On Wed, Apr 03, 2024 at 12:36:41AM -0700, Atish Patra wrote:
On 4/1/24 15:36, Atish Patra wrote:
On Sat, Mar 2, 2024 at 1:49 AM Andrew Jones ajones@ventanamicro.com wrote:
On Wed, Feb 28, 2024 at 05:01:23PM -0800, Atish Patra wrote:
...
if (flags & SBI_PMU_STOP_FLAG_RESET) { pmc->event_idx = SBI_PMU_EVENT_IDX_INVALID; clear_bit(pmc_index, kvpmu->pmc_in_use);
if (snap_flag_set) {
/* Clear the snapshot area for the upcoming deletion event */
kvpmu->sdata->ctr_values[i] = 0;
kvm_vcpu_write_guest(vcpu, kvpmu->snapshot_addr, kvpmu->sdata,
sizeof(struct riscv_pmu_snapshot_data));
The spec isn't clear on this (so we should clarify it), but I'd expect that a caller who set both the reset and the snapshot flag would want the snapshot from before the reset when this call completes and then assume that when they start counting again, and look at the snapshot again, that those new counts would be from the reset values. Or maybe not :-) Maybe they want to do a reset and take a snapshot in order to look at the snapshot and confirm the reset happened? Either way, it seems we should only do one of the two here. Either update the snapshot before resetting, and not again after reset, or reset and then update the snapshot (with no need to update before).
The reset call should happen when the event is deleted by the perf framework in supervisor. If we don't clear the values, the shared memory may have stale data of last read counters which is not ideal. That's why, I am clearing it upon resetting.

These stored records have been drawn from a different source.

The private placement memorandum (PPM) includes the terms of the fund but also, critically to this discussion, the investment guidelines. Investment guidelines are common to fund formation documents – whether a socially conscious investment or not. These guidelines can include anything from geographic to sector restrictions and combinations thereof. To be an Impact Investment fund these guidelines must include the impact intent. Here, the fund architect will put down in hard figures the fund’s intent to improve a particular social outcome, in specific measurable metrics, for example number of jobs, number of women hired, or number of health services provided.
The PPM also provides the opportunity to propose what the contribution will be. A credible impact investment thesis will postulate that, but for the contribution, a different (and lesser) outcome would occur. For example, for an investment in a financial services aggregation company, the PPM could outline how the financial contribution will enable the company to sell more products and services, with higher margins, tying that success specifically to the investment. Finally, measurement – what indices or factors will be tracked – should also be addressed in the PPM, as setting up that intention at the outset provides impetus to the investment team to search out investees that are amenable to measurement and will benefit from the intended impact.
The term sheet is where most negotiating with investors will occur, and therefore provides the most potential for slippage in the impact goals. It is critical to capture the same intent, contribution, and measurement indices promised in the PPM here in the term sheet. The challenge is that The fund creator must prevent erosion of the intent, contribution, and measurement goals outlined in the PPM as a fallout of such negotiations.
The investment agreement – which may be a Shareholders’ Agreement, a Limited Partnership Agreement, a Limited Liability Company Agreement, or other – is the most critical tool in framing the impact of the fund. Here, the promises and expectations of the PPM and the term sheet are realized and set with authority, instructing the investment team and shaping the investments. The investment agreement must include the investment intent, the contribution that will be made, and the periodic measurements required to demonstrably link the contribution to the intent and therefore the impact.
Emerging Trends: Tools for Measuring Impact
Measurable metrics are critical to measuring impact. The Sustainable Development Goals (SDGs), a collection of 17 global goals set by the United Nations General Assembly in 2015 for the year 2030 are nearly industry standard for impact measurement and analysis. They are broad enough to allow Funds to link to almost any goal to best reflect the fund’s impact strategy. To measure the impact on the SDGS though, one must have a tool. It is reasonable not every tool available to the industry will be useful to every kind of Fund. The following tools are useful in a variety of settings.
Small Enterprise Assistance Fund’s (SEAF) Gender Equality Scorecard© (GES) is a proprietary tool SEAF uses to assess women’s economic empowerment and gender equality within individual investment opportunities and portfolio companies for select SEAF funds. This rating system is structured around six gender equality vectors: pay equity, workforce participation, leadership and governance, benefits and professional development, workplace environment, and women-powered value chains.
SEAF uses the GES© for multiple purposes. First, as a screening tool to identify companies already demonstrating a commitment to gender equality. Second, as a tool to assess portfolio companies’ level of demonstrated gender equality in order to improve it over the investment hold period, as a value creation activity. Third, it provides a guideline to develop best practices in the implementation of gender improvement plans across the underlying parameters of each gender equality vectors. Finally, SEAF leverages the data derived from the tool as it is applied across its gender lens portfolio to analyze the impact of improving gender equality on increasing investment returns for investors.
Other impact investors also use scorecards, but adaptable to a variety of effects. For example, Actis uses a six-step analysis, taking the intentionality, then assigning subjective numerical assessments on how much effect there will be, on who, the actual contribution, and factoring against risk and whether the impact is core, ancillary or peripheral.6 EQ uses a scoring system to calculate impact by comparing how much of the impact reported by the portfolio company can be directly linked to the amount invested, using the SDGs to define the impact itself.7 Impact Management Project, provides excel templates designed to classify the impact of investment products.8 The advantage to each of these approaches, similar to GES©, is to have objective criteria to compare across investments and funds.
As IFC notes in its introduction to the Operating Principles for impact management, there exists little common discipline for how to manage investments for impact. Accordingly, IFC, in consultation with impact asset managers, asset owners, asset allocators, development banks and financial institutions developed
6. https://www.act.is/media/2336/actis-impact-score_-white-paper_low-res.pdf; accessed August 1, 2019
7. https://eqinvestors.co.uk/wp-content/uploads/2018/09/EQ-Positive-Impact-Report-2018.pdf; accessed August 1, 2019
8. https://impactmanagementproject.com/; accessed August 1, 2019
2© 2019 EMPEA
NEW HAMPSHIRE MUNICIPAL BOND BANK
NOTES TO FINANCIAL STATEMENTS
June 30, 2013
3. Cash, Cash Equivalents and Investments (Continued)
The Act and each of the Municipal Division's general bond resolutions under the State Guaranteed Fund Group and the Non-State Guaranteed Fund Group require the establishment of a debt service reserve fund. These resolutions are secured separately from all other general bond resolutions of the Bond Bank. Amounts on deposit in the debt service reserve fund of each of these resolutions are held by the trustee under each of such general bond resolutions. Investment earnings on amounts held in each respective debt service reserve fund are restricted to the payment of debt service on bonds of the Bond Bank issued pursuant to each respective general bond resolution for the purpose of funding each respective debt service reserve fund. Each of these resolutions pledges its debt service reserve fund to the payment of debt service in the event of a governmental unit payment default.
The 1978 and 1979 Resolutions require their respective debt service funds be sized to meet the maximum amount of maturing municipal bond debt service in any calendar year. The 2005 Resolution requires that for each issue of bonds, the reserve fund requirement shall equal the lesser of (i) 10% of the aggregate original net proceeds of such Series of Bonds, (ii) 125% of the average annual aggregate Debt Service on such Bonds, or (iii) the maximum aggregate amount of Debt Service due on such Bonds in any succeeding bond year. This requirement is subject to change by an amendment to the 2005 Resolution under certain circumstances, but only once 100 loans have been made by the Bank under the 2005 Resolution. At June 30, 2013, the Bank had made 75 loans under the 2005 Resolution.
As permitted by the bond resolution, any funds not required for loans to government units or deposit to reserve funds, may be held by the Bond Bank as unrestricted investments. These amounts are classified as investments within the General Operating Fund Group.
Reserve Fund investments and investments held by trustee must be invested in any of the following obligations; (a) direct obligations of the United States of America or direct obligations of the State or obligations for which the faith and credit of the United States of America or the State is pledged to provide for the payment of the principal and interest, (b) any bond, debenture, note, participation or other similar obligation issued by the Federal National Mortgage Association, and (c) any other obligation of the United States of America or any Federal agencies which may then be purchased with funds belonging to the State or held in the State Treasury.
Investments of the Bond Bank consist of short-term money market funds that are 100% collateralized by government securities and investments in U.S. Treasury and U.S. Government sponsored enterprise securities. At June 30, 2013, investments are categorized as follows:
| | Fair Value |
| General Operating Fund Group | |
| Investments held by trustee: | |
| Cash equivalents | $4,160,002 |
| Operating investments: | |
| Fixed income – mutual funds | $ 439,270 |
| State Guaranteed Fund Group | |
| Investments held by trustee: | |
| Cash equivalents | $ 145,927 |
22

Thinking about it more, I think having stale values in the shared memory would be similar expected behavior to hardware counters after reset. We don't need to clear the shared memory during the reset.
If both SBI_PMU_STOP_FLAG_TAKE_SNAPSHOT and SBI_PMU_STOP_FLAG_RESET are set, may be we should just write it to the shared memory again without assuming the intention of the caller ?
Either way, we just need to ensure it's clear in the spec.